Ignoring the Blaustein deal, she perfected the art of making American Jews feel included in Israel’s challenges and successes. She never spoke down to them. “Friends,” she would begin her talks to American-Jewish audiences, and pepper her messages with references to the partnership between Jews in the two countries. In one of her most crucial speeches, when she came to the States to raise money before Israel’s 1948 War of Independence, she assured her audiences that “we are not a better breed. … I am certain that if you were in Palestine and we were in the United States, you would be doing what we are doing there.” Much later, in 1970, as prime minister, she accepted an honorary degree from the Hebrew Union College in Israel, the seminary of Reform Judaism. She did this even though the Orthodox National Religious Party, which bitterly opposed the liberal religious movements, was a member of her government’s coalition. “I am just daring enough to presume to say in the name of the whole government that we are happy you are here,” she stated, cementing Israel’s relationship with that major American-Jewish institution.

All this is not to say that she completely approved of American Jews. She was horrified in the 1960s by the young American hippies she saw on her visits. “If their parents take showers every day, then their rebellion demands that a shower is something forbidden,” she reported to Israelis, and emphasized the need to shield Israeli youth from such deleterious American influences.
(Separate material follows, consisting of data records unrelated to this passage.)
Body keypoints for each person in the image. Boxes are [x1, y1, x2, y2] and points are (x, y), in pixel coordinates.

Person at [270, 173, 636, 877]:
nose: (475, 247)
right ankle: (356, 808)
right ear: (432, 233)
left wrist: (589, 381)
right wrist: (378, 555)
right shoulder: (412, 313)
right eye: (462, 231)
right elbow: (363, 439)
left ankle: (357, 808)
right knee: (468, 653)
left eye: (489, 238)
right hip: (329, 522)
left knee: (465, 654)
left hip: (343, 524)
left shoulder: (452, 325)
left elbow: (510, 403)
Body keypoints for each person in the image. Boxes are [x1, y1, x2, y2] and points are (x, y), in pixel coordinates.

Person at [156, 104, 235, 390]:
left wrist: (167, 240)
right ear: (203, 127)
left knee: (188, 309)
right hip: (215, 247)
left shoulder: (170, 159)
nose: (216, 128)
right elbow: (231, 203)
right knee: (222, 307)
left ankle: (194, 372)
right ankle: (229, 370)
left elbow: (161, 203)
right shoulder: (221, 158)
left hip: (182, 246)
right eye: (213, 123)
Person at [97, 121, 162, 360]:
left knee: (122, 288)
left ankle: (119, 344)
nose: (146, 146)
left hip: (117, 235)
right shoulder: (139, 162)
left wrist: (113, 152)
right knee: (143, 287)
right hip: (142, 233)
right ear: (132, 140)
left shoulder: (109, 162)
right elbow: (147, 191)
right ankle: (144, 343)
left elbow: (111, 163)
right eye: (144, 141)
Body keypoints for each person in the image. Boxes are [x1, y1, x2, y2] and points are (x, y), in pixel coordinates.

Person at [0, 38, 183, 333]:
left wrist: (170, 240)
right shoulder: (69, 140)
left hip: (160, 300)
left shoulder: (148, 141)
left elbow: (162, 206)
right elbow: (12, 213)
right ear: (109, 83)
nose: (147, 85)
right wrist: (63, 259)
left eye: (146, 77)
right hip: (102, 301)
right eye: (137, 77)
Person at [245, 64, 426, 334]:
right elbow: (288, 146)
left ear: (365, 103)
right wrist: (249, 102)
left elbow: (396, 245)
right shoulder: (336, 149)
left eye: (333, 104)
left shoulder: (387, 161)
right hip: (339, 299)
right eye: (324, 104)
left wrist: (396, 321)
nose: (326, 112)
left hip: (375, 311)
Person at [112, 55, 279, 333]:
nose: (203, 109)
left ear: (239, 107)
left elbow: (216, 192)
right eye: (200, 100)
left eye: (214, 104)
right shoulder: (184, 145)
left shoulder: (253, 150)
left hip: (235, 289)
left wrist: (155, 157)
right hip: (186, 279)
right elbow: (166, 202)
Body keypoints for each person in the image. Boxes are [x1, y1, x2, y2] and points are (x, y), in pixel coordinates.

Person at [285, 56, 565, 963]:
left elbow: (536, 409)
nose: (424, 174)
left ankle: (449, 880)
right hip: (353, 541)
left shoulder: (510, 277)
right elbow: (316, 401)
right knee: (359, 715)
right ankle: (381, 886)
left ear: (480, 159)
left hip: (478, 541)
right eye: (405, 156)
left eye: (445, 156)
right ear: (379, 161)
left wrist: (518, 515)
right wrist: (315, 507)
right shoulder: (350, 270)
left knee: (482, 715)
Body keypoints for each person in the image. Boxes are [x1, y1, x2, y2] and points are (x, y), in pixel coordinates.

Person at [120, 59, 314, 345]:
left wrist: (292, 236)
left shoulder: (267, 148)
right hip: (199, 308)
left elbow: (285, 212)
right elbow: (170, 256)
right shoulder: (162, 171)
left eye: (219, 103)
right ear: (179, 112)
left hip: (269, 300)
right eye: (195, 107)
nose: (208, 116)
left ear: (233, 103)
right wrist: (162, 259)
More than anything, she was profoundly disappointed in American Jews for not immigrating to Israel, once labeling that lack of immigration a tragedy equal almost to the tragedy of the Holocaust. “I simply cannot understand the instinctive lack of responsiveness when we speak of aliyah,” she scolded a group of American-Jewish leaders. 

Nevertheless, she spoke frequently of the need for dialogue between the two Jewish communities, no matter their differences. To be sure, the differences now are greater than they were then. Although there were strong disagreements about how to handle the territories captured in 1967, today’s extreme polarization did not exist either among Israelis or American Jews. Only a small number of settlements had been built in the West Bank, and while the religious right had grown, ultra-Orthodox groups had not attained the power they hold today.  

We cannot turn back the clock. But Golda Meir’s emphasis on dialogue and partnership between Israeli and diaspora Jews still applies, perhaps today more than ever. After the Yom Kippur War in 1973, she told a group of soldiers that if they had fought only for Israel, their struggles might not have been worth it. But if they recognized that fighting for Israel meant fighting for Jews everywhere, then “no sacrifice is too great.” It would be an irony — and a great tragedy — if Jacob Blaustein’s old, narrow-minded separation between Jews in Israel and the United States won out after all. Golda’s broad vision, emphasizing the centrality of Israel for Jews everywhere, is so much more rewarding.